The 702 families who had lived for over 10 years in Ng’ombe on land owned by the Roman Catholic Church were displaced overnight.
When the displacement occurred, Government gave 420 families plots out of the 700 families near the Independence Stadium.
The majority of the camp population were initially accommodated in tents.
The impacts of land encroachment has sometimes led to loss of life and property.
A land owner in Kanyama resorted to defending himself by shooting an encroacher who, along with his friends, has been coercing the owner to sub-divide the land.
Following the shooting, police moved in to provide the family security.

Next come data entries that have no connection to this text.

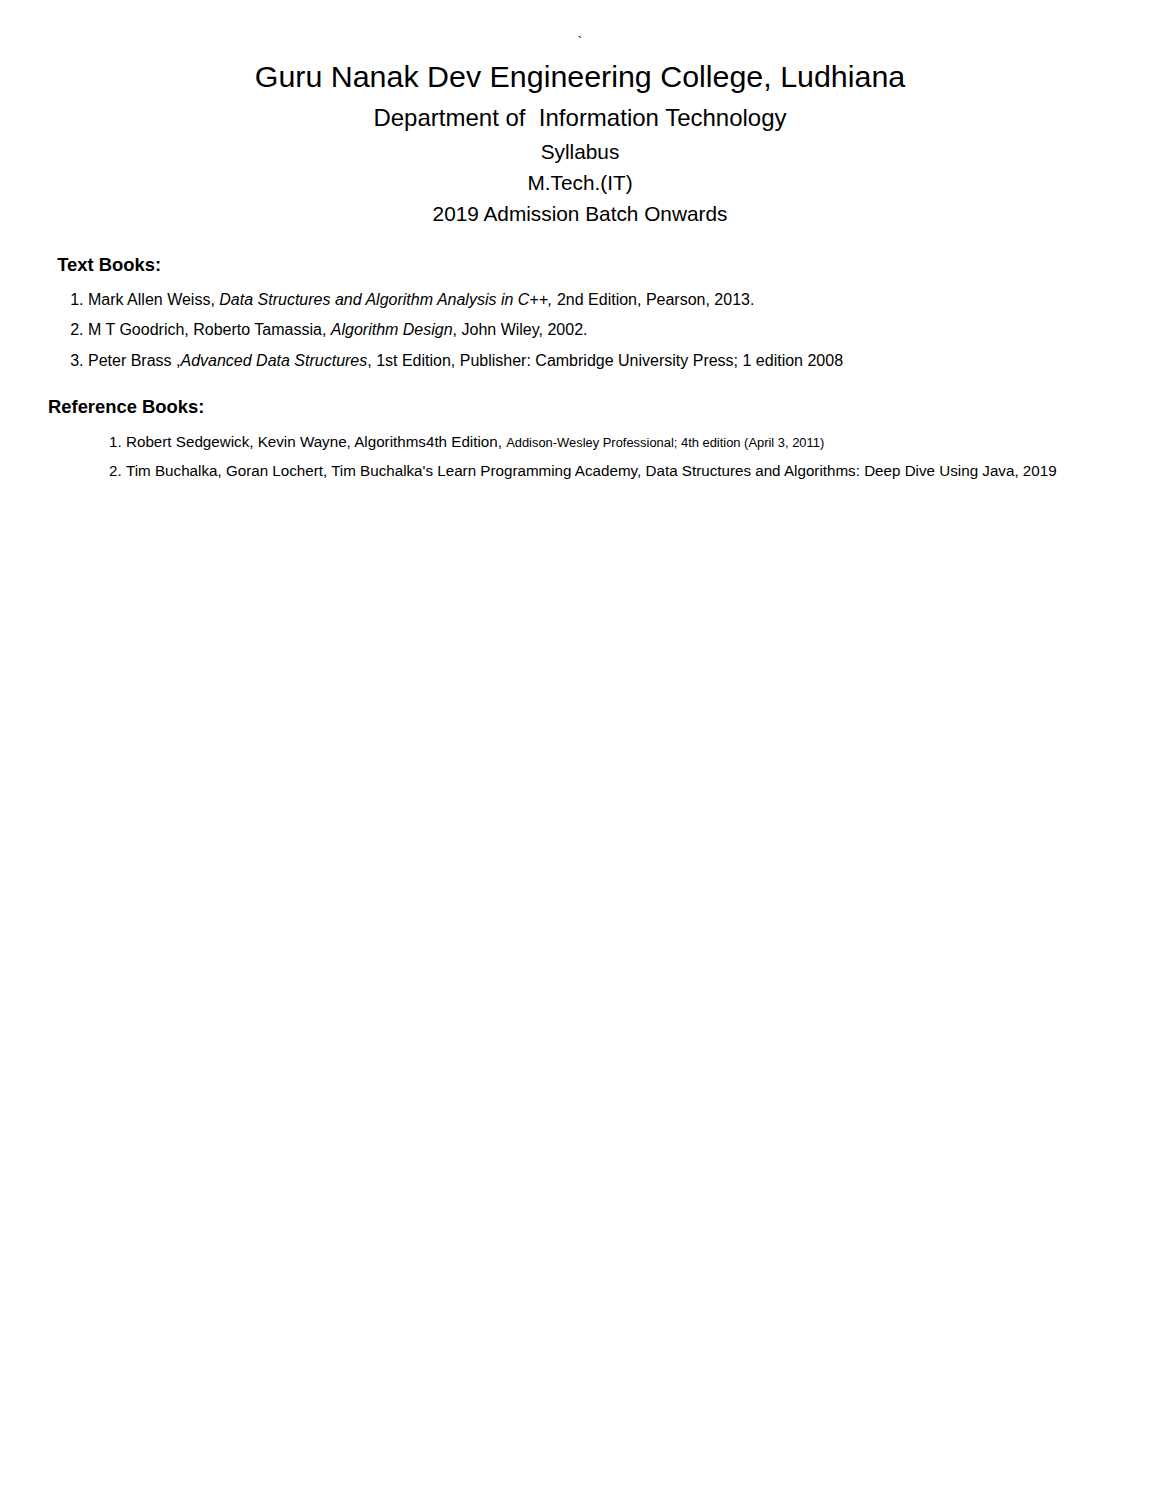`
Guru Nanak Dev Engineering College, Ludhiana
Department of Information Technology
Syllabus
M.Tech.(IT)
2019 Admission Batch Onwards
Text Books:
Mark Allen Weiss, Data Structures and Algorithm Analysis in C++, 2nd Edition, Pearson, 2013.
M T Goodrich, Roberto Tamassia, Algorithm Design, John Wiley, 2002.
Peter Brass ,Advanced Data Structures, 1st Edition, Publisher: Cambridge University Press; 1 edition 2008
Reference Books:
Robert Sedgewick, Kevin Wayne, Algorithms4th Edition, Addison-Wesley Professional; 4th edition (April 3, 2011)
Tim Buchalka, Goran Lochert, Tim Buchalka's Learn Programming Academy, Data Structures and Algorithms: Deep Dive Using Java, 2019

The Ministry of Home Affairs demolished about 200 houses near Konzani Gardens after the encroachers defied notices to vacate.
The Ministry had given notices twice asking people to remove materials.
In one of the biggest operations, 200 houses were demolished overnight. That is how the matter was settled.
Part of the land belonging to Zambia Army at Star Cottage was encroached. Some houses were demolished to show encroachers who was in charge.
Currently, some people masquerading as cadres are busy selling land in Mwembeshi from as little as K2,000.
People who are buying risk losing their money and building materials as well if they succumb to offers of land by non-land agents.
Land grabbing by people, especially those camouflaged as party cadres, has unfortunately continued.
Unfortunately, authorities are looking in the opposite direction and probably waiting to benefit from the looting of land.
In fact, the current land grabbing mimics the scramble for Africa. Now, it is the scramble for Zambia given the contest for ownership of land by the Ministry of Lands, the local authorities, political party cadres and by extension some real estate developers.
Fortunately for Lt. Gen. Sikazwe, he has politely informed the mayor of the greater city of Lusaka, who was expected to pass on the message to the legal department and councillors.
The army commander will not be held responsible should the Lusaka City Council fail to trace the encroachers.
Demolishing may be the only sure way of locating the encroachers who may in turn reveal names of those who offered them land on army land.
For now the contractor has already moved on site to commence construction of Buffalo Park Barracks.
Going forward, the Ministry of Lands is drafting the new National Land Policy, which is expected to address stakeholders’ concerns, especially encroachment.
Will it address the role of cadres?
The author is editorials editor at the Zambia Daily Mail.